これがキスだと知らなかった。





ドクンドクンと嫌な心臓の音が体全体を駆け巡った。


どうして自分の母親がこんなに怖いのか
自分でもよく分からない。

でも小さい頃、思い出せない母に対しての
嫌な記憶がただ呆然とあったのだった。





「もういいわ、さっさとどっか行ってよ。
アンタなんか産まなきゃよかった」







お母さんはそう言い放つと答案用紙を私に押し付け、
立ち尽くす私を無視して、リビングのソファに深々と座った。



「ちょ、母さん、それは流石に言い過ぎだろ..」

「勇拓は賢いからね、これくらい言ってやらないと
この子も本気になれないのよ」




軽々しく言い放った母の言葉。

私はこういうのも多分、慣れっこだった。








「あっ、仁菜!!」

「勇拓!放っておきなさい。

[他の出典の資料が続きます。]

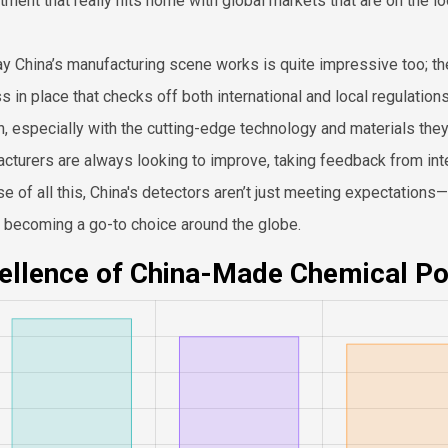
ment that really hits home with global markets that are on the lo
y China’s manufacturing scene works is quite impressive too; they
s in place that checks off both international and local regulations
h, especially with the cutting-edge technology and materials the
cturers are always looking to improve, taking feedback from inter
e of all this, China's detectors aren’t just meeting expectations
e becoming a go-to choice around the globe.
ellence of China-Made Chemical Po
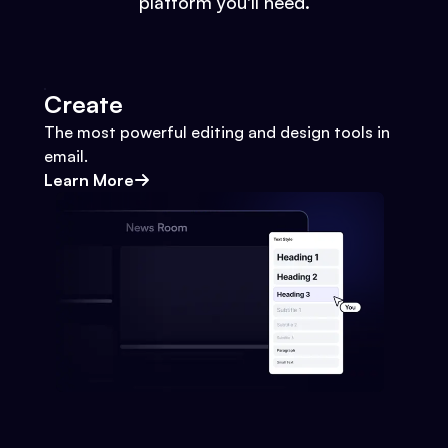
platform you'll need.
Create
The most powerful editing and design tools in
email.
Learn More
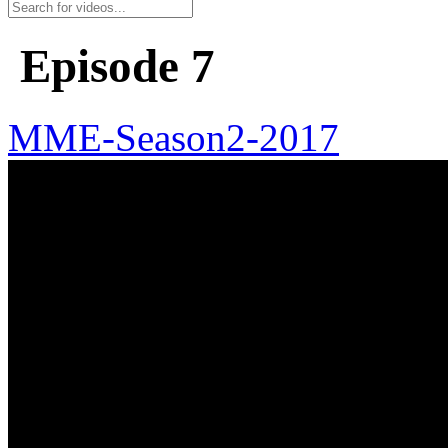
Episode 7
MME-Season2-2017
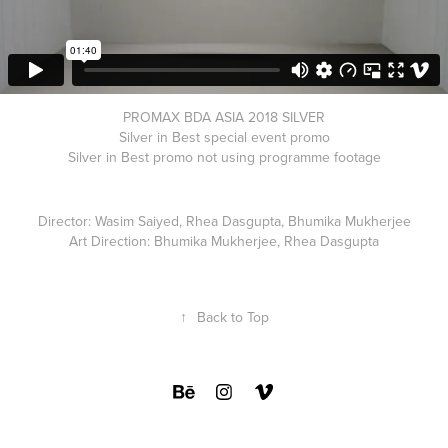
PROMAX BDA ASIA 2018 SILVER
Silver in Best special event promo
Silver in Best promo not using programme footage
Director: Wasim Saiyed, Rhea Dasgupta, Bhumika Mukherjee
Art Direction: Bhumika Mukherjee, Rhea Dasgupta
↑
Back to Top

」




押し付けられた答案用紙をクシャッと握りしめ、
溢れそうになった涙を我慢しながら、
私は走ってリビングを出た。



階段を駆け上がって自分の部屋に入ろうとしたとき



「仁菜?泣いてるの?」


晴兄だった。


きっとさっきの会話も聞いてたんだろう。


そう考えると一気に自分の出来の悪さが
恥ずかしくなってきたと同時に涙が溢れた。

晴兄に見られないようにとクシャクシャになった
答案用紙で顔を隠し、何も言わずに部屋へ駆け込んだ。